Output the records verbatim, starting at the first line and ending with the line that contains "Enjoyed life", including both of those lines.

BEGIN RECORDS SUPPLIED

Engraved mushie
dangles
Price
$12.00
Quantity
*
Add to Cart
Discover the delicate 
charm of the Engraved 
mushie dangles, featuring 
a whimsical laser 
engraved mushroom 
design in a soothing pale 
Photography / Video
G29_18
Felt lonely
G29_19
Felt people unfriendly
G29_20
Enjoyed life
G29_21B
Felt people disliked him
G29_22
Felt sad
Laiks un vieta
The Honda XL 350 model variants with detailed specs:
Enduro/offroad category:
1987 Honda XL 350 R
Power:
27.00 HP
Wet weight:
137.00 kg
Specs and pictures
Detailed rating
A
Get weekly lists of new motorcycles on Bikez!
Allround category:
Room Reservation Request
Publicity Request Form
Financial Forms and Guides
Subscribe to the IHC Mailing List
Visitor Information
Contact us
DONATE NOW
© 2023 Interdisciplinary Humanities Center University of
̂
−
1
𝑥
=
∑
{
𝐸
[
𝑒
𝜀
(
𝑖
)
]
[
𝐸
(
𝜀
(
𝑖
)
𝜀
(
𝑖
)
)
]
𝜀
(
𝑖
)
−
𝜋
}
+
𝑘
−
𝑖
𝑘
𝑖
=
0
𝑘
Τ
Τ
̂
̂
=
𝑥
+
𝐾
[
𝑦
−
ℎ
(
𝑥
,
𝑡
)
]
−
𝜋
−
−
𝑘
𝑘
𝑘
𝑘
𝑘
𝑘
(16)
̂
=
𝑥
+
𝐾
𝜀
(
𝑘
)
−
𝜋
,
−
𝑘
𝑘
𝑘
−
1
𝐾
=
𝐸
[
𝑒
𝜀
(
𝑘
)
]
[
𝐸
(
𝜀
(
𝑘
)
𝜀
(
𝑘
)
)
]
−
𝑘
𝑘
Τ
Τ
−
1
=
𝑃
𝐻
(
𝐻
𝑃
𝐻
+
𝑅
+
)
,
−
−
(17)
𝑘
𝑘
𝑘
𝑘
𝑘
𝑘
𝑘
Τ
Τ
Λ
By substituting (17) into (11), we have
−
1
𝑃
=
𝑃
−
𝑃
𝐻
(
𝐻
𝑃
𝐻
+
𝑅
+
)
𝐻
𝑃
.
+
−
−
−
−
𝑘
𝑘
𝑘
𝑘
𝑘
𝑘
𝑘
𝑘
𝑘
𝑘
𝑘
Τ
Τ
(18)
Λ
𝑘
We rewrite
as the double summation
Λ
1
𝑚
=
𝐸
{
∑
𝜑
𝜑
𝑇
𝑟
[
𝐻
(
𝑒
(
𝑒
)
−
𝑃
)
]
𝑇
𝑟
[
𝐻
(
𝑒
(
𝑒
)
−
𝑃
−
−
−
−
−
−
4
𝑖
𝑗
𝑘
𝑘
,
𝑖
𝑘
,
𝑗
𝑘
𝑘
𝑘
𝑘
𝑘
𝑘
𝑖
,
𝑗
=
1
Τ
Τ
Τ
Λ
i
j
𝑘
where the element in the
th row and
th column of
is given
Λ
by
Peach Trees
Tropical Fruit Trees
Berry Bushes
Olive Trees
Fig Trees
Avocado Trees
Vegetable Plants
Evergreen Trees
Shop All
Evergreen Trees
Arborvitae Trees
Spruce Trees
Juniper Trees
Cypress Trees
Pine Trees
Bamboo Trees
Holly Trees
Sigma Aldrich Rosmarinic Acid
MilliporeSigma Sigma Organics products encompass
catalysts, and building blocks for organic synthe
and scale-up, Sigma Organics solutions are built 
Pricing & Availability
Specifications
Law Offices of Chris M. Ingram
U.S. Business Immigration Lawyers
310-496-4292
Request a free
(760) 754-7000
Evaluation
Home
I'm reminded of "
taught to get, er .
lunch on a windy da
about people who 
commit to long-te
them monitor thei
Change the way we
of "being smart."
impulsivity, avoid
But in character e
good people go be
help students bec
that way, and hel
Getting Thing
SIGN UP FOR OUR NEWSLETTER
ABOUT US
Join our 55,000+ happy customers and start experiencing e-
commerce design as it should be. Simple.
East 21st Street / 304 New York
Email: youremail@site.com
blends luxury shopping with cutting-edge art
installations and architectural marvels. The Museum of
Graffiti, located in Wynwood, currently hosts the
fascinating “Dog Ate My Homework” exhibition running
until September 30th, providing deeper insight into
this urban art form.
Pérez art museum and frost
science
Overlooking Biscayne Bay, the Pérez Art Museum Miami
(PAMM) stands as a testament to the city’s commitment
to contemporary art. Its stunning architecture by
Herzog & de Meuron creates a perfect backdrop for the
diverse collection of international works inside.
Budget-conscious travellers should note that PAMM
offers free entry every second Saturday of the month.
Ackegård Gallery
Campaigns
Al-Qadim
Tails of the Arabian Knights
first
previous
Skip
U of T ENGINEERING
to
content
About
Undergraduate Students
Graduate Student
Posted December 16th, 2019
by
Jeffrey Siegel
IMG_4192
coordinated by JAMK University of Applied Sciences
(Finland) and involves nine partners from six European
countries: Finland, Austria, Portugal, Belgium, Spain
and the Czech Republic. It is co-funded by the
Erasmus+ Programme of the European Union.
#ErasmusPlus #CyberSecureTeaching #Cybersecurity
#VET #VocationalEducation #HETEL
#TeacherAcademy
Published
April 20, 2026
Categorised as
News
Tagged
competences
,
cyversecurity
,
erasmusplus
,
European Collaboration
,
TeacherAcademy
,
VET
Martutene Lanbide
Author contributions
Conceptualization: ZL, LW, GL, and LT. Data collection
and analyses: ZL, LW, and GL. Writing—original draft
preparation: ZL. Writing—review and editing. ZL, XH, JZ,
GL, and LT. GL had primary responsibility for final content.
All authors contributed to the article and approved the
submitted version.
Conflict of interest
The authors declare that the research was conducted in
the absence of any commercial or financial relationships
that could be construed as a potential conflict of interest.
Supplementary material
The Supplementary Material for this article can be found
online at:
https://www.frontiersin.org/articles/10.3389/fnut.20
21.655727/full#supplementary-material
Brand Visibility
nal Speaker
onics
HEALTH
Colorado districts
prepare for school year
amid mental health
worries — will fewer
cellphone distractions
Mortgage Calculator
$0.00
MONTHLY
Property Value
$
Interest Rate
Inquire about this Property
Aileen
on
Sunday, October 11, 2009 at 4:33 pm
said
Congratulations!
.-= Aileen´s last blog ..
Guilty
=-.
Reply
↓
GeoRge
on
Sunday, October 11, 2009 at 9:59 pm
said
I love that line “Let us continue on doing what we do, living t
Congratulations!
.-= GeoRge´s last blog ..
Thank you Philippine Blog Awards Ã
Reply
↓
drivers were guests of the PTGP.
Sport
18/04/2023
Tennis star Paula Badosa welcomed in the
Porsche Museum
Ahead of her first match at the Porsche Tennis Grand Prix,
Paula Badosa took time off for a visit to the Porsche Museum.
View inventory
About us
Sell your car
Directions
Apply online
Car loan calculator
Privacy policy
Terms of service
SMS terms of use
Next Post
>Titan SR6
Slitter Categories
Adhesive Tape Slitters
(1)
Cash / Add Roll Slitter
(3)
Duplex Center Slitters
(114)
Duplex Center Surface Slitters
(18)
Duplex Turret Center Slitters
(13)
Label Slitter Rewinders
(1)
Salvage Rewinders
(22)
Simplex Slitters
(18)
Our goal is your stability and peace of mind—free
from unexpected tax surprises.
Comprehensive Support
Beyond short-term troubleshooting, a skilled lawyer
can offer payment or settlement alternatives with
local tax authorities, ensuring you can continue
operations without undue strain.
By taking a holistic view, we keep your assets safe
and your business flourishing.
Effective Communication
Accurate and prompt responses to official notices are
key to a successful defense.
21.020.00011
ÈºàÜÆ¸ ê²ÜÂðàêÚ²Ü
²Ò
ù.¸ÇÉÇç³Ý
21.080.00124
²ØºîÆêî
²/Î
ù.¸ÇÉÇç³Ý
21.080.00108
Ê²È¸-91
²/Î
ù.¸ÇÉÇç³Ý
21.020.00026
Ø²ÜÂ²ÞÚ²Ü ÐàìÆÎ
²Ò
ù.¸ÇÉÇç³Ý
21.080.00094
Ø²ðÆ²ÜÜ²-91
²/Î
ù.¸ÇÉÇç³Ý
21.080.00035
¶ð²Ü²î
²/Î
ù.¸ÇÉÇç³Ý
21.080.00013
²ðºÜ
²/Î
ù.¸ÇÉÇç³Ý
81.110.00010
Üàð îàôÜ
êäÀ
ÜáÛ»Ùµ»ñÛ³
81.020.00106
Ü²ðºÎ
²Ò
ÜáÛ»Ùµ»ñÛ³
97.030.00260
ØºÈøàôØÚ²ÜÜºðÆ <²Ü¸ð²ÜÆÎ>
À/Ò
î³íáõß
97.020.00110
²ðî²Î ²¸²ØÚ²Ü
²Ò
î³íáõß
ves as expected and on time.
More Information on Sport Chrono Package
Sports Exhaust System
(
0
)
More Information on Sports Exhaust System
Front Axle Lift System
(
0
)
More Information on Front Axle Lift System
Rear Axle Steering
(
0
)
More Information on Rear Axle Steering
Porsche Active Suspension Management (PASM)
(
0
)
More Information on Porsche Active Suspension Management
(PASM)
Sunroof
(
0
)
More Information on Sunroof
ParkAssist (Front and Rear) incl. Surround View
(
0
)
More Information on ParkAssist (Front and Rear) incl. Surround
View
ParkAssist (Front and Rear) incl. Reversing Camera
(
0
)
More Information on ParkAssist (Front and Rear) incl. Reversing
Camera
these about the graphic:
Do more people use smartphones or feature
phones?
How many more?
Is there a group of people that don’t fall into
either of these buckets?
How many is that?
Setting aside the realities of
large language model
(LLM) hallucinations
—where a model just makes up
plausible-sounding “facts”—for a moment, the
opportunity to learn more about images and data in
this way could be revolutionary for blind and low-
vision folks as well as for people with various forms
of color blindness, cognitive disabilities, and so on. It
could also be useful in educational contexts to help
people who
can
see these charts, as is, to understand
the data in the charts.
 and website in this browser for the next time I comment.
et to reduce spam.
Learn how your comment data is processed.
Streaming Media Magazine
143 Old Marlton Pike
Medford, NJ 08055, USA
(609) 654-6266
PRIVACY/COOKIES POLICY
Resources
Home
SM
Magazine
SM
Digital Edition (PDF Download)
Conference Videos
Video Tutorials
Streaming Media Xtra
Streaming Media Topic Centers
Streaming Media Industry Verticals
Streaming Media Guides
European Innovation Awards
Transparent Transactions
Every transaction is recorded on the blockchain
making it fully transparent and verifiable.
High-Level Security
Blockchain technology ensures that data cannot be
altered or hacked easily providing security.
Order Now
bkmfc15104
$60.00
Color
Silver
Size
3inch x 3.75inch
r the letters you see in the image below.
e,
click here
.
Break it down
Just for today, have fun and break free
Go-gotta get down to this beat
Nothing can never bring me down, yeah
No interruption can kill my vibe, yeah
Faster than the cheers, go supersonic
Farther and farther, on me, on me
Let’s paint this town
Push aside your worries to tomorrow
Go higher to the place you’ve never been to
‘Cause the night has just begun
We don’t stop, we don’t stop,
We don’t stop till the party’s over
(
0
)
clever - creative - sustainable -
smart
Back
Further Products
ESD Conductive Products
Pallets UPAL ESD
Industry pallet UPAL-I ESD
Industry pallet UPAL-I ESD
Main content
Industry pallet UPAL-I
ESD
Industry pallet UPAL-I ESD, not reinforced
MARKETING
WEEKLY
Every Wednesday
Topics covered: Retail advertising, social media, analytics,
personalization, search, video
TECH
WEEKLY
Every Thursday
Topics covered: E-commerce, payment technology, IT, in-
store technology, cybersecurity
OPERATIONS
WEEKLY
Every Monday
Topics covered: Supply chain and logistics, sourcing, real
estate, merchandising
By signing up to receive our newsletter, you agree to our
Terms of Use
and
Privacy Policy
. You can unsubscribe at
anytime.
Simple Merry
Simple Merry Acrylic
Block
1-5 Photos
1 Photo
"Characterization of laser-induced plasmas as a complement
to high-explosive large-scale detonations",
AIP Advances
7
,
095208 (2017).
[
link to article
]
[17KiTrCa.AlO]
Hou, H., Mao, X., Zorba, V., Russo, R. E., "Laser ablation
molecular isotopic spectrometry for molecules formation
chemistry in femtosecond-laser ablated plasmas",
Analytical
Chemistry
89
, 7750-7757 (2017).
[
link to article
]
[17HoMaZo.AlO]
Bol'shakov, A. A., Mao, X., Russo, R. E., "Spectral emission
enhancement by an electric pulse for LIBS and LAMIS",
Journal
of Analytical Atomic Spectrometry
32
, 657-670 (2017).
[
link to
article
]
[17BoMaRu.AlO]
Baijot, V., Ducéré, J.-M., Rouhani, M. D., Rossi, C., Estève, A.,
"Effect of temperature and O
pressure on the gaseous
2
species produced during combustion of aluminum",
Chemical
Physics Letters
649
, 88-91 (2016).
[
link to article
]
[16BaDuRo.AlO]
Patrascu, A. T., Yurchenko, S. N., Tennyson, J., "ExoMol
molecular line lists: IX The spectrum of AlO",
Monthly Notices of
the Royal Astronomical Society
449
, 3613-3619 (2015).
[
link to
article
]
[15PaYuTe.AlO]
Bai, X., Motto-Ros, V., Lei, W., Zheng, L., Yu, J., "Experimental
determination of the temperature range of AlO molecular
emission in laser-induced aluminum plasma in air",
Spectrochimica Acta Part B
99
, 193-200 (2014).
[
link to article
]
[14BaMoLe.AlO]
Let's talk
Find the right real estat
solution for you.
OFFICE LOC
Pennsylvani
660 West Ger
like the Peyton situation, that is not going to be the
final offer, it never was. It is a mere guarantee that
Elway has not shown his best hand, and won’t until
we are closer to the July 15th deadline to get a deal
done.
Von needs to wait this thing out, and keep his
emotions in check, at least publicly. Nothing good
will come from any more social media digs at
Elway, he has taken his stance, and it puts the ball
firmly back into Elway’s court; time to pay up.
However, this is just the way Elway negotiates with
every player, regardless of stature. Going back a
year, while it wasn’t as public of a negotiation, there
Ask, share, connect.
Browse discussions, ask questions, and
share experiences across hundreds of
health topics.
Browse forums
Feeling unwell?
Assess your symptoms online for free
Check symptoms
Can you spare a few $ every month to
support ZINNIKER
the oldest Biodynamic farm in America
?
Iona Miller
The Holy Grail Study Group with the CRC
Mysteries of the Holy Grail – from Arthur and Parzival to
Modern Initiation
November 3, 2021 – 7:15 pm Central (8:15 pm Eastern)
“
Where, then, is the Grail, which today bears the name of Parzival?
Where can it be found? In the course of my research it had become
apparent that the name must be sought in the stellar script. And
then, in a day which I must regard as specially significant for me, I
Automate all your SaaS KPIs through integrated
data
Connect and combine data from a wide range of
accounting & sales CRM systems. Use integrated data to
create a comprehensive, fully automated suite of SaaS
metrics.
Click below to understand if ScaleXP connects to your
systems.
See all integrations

END RECORDS SUPPLIED

THE COMPLETED TASK
Engraved mushie
dangles
Price
$12.00
Quantity
*
Add to Cart
Discover the delicate 
charm of the Engraved 
mushie dangles, featuring 
a whimsical laser 
engraved mushroom 
design in a soothing pale 
Photography / Video
G29_18
Felt lonely
G29_19
Felt people unfriendly
G29_20
Enjoyed life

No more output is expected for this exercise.